DEVELOPMENT OF SEQUENCE TAGGED SITE AND CLEAVED AMPLIFIED POLYMORPHIC SEQUENCE MARKERS FOR WHEAT STRIPE RUST RESISTANCE GENE YR5

Authors: Chen, Xianming; SORIA, M - UNIV OF CA, DAVIS; YAN, G - WASHINGTON STATE UNIV; SUN, J - WASHINGTON STATE UNIV; DUBCOVSKY, J - UNIV OF CA, DAVIS

Submitted to: Crop Science
Publication Type: Peer Reviewed Journal
Publication Acceptance Date: 11/20/2003
Publication Date: 11/30/2004
Citation: Chen, X., Soria, M.A., Yan, G.P., Sun, J., Dubcovsky, J. 2004. Development of sequence tagged site and cleaved amplified polymorphic sequence markers for wheat stripe rust resistance gene yr5. Crop Science. 43:2058-2064.

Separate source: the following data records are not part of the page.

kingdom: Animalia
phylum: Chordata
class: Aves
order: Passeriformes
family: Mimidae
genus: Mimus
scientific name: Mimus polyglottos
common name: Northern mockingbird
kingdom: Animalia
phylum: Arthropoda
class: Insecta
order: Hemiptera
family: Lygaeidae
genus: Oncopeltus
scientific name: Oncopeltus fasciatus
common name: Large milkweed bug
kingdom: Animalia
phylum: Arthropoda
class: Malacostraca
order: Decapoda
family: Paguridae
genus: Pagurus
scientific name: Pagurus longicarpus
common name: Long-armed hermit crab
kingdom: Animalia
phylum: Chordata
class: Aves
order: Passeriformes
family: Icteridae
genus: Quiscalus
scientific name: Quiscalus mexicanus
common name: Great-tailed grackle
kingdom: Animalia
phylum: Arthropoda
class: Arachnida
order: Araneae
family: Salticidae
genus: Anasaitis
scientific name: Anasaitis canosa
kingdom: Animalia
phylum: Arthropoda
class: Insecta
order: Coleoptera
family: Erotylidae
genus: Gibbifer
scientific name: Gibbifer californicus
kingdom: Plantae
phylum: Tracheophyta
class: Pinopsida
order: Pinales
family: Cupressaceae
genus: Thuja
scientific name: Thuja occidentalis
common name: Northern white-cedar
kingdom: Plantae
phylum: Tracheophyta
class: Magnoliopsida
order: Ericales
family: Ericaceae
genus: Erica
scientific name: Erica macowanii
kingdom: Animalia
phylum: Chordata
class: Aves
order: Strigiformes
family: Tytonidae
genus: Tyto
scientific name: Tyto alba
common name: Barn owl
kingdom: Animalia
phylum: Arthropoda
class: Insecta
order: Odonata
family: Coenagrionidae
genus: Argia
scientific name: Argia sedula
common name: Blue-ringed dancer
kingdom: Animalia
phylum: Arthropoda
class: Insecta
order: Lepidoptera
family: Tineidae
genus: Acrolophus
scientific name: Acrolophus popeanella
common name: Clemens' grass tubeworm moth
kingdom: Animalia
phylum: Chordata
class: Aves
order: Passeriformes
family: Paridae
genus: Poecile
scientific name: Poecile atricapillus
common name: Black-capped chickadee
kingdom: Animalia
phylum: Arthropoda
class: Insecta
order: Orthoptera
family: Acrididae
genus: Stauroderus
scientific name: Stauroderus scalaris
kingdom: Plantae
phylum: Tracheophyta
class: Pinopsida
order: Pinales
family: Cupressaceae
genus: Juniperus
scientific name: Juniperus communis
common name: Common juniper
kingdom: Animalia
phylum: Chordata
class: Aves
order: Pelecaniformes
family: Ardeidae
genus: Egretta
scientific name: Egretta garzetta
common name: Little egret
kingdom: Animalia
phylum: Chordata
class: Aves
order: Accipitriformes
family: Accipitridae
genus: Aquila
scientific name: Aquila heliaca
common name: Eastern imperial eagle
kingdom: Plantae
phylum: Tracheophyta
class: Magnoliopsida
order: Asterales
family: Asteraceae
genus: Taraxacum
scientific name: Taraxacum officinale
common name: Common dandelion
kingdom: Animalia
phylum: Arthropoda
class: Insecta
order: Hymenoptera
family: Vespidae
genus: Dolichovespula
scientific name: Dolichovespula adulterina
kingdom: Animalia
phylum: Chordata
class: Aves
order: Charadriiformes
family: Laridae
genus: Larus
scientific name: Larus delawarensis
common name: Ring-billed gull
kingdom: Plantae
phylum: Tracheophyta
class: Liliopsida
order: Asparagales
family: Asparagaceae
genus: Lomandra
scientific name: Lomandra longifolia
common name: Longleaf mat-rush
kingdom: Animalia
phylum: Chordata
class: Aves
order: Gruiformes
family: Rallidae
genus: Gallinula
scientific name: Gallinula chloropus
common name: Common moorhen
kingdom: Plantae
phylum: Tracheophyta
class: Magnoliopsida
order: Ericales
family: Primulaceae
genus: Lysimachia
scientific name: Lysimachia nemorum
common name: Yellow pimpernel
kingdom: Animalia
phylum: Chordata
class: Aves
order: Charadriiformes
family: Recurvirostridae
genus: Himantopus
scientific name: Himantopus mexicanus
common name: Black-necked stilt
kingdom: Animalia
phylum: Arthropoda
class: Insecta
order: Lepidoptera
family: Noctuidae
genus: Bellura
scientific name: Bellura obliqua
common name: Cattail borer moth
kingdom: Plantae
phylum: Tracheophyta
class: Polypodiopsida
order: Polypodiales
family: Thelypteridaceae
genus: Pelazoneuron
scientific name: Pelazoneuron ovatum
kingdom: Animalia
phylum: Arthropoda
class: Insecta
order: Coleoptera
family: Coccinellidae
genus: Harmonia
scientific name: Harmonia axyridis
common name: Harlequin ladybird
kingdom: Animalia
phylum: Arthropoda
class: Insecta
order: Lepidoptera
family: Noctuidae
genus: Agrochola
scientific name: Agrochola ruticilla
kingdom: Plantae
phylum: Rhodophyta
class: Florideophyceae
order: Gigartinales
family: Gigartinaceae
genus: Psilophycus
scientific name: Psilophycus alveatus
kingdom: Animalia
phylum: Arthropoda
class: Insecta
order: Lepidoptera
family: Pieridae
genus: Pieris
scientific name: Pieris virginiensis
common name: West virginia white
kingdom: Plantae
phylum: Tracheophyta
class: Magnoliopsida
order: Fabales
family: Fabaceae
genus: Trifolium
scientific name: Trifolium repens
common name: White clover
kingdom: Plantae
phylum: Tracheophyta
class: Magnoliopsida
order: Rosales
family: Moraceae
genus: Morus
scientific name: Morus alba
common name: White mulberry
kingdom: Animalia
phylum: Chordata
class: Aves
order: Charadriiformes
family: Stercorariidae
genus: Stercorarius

Interpretive Summary: Stripe rust is one of the most destructive diseases of wheat in the western United States and has become increasingly important in the central United States. Growing resistant cultivars is the most effective, economical, and environmentally friendly method to control the disease. Molecular markers are useful for more efficiently incorporating resistance genes into commercial varieties. The wheat gene Yr5 is effective against all strains of the stripe rust pathogen in the United States. We previously identified markers completely associated with the resistance gene. However, those markers were difficult to use. In this study, we developed more user-friendly markers from the previous markers and tested the usefulness of the markers with a set of diverse wheat varieties. The new markers were not only easier to use, but also worked well in backgrounds of the most wheat varieties that were tested. These markers should be more useful to accelerate incorporation of the resistance gene into wide range of wheat varieties and also to combine this gene with other genes for durable and superior resistance.

Technical Abstract: The Yr5 gene confers resistance to all races of the wheat stripe rust pathogen (Puccinia striiformis f. sp. tritici) in the United States. Co-segregating resistance gene analog polymorphism (RGAP) markers for Yr5 are available but their use is cumbersome. To develop user-friendly markers for Yr5, sequence tagged site (STS) primers were designed based upon the sequences of RGAP markers Xwgp-18 (AY167598) from cultivar 'Avocet Susceptible' (AVS) and Xwgp-17 (AY167597) from the Yr5 near isogenic line (Yr5) of AVS carrying the Yr5 gene from 'Triticum spelta album' (TSA). Three sets of STS markers (2 co-dominant and one dominant) were developed to amplify a region including a polymorphic 6-bp indel (insertion/deletion). The co-segregation of the STS markers with Yr5 was confirmed with 114 BC7:F3 lines developed from the cross between AVS and TSA. However, the indel was not polymorphic in some cultivars and advanced breeding lines that did not have the Yr5 gene, precluding the use of the STS markers in crosses using these backgrounds. Fortunately, most of the susceptible lines including those that were not polymorphic for the 6-bp indel showed an additional single base pair polymorphism. These susceptible lines have an additional Dpn II restriction site that is absent in the lines carrying Yr5. The cleaved amplified polymorphic sequence (CAPS) markers based on the Dpn II polymorphism was useful to differentiate most of the elite breeding lines and cultivars from the Yr5 allele. The co-dominant STS and CAPS markers presented in this study are easier to use than the original RGAP markers, and would be valuable tools to accelerate the introgression of Yr5 into commercial cultivars.